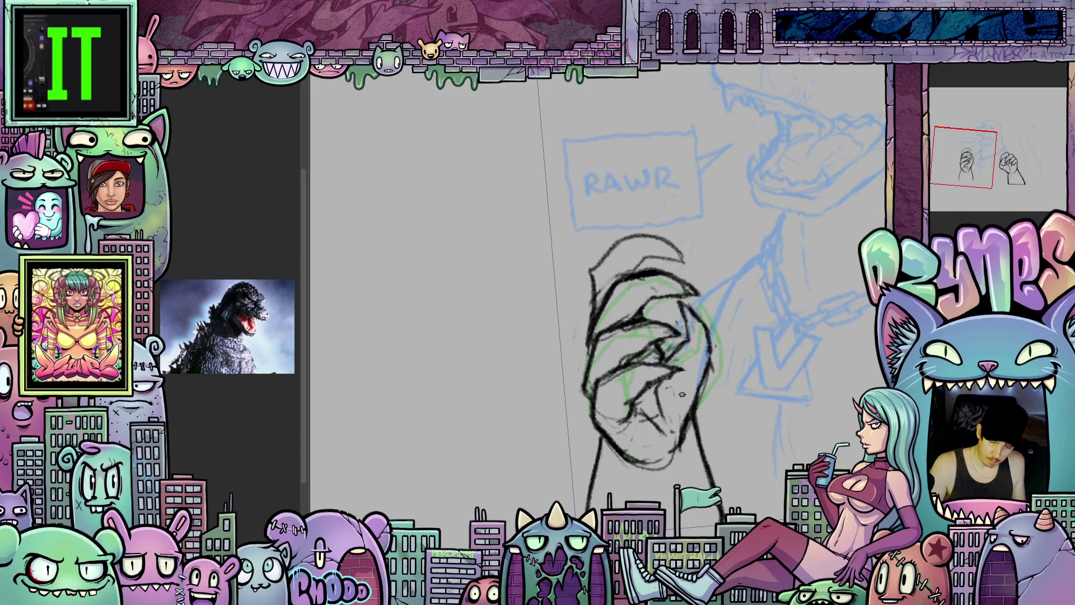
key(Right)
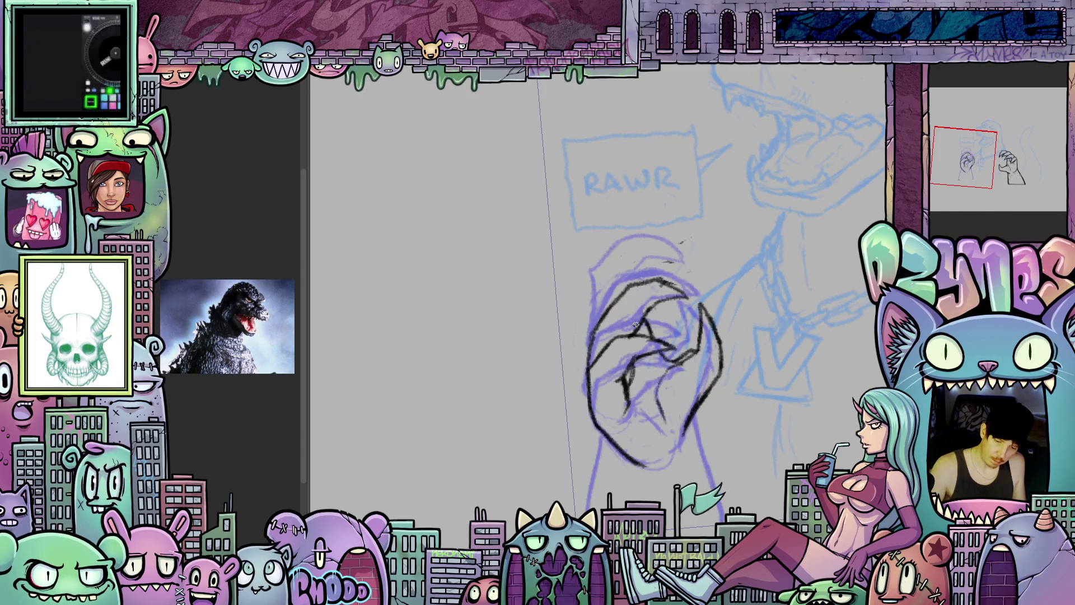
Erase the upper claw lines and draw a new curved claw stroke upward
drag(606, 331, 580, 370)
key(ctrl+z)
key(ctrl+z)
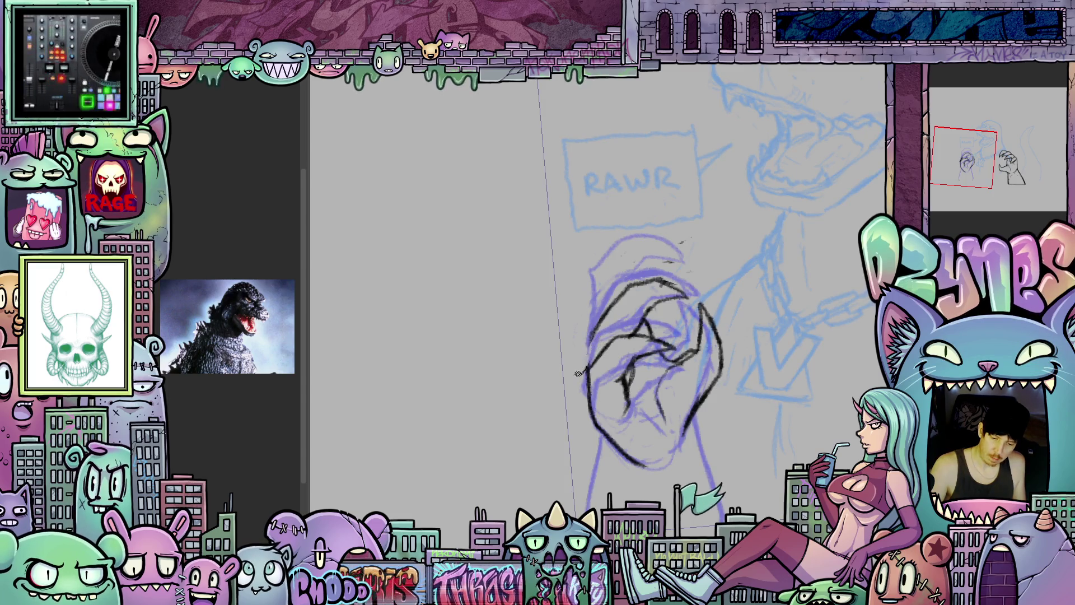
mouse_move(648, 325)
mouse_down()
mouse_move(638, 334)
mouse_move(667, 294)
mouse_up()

########

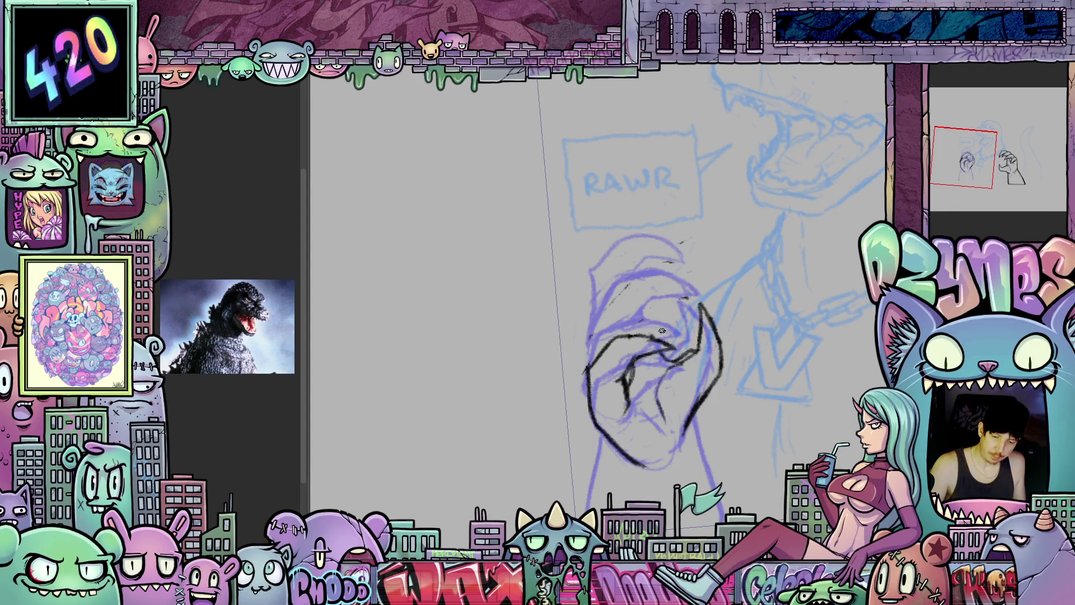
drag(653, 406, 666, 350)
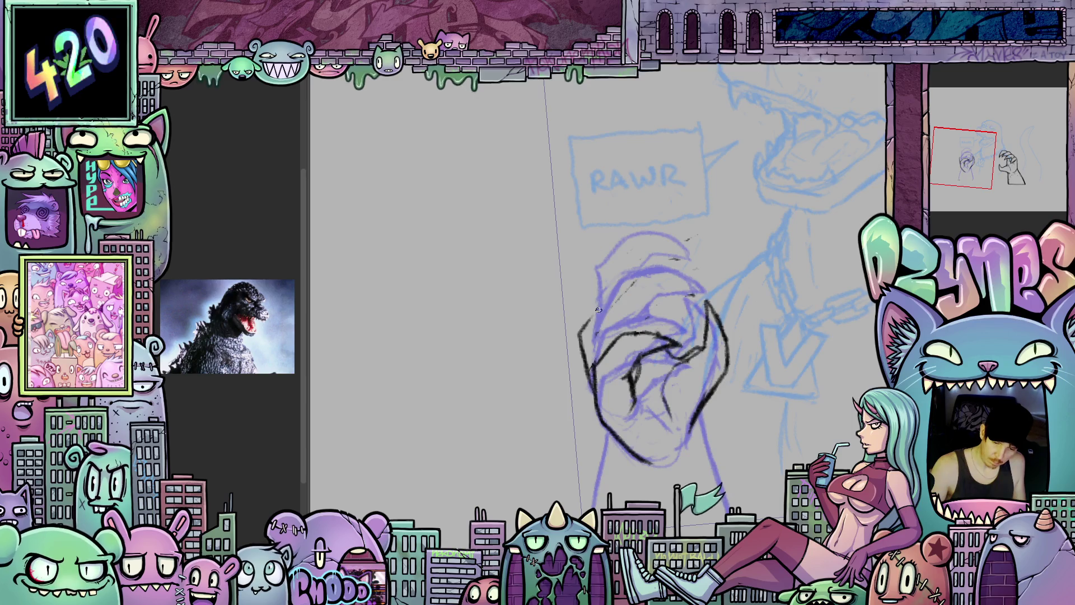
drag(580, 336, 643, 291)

########

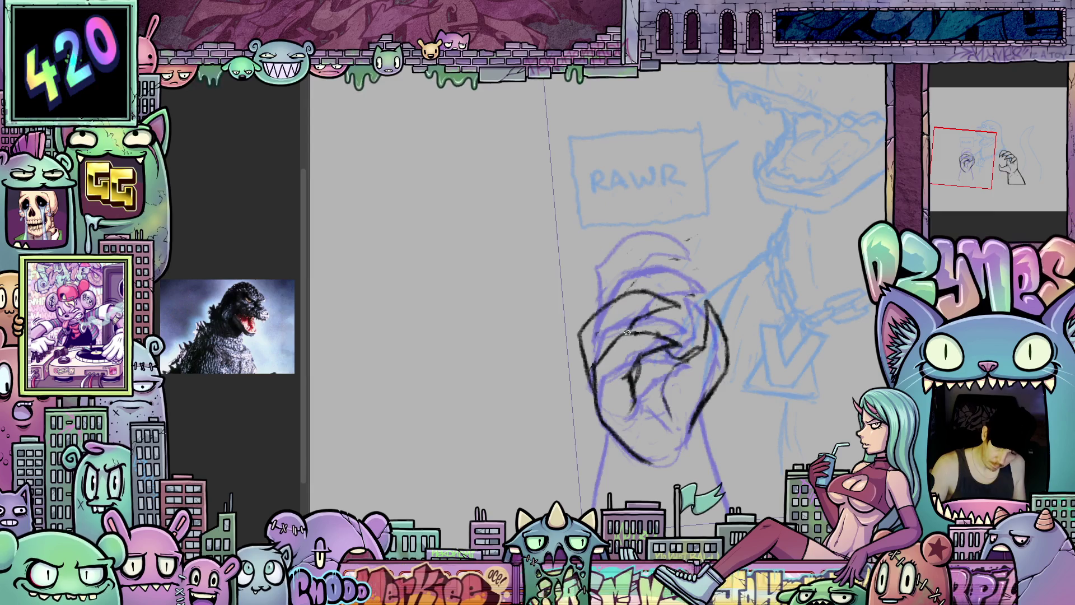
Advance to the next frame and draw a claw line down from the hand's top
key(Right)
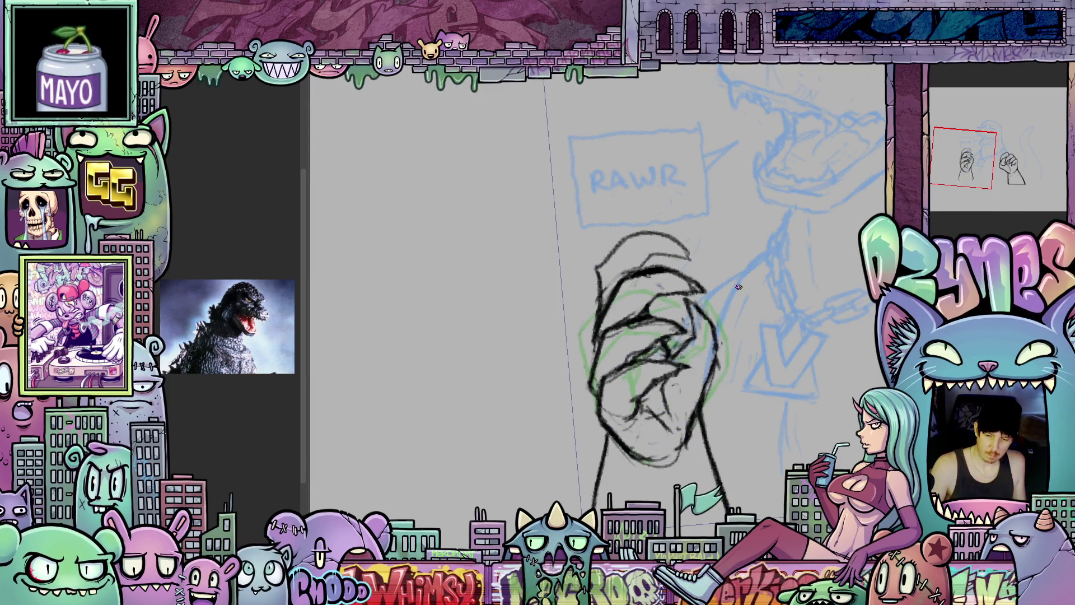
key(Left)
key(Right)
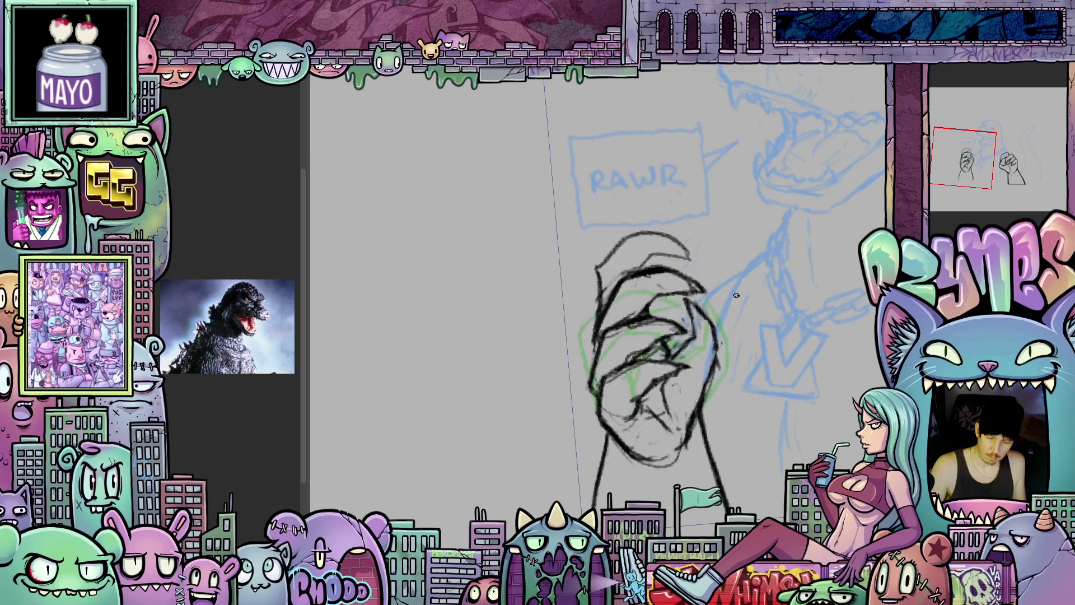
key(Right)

########

Task instructions: What is needed is every line of the records above that contains the word "drag".

Result for this exercise:
drag(606, 331, 580, 370)
drag(653, 406, 666, 350)
drag(580, 336, 643, 291)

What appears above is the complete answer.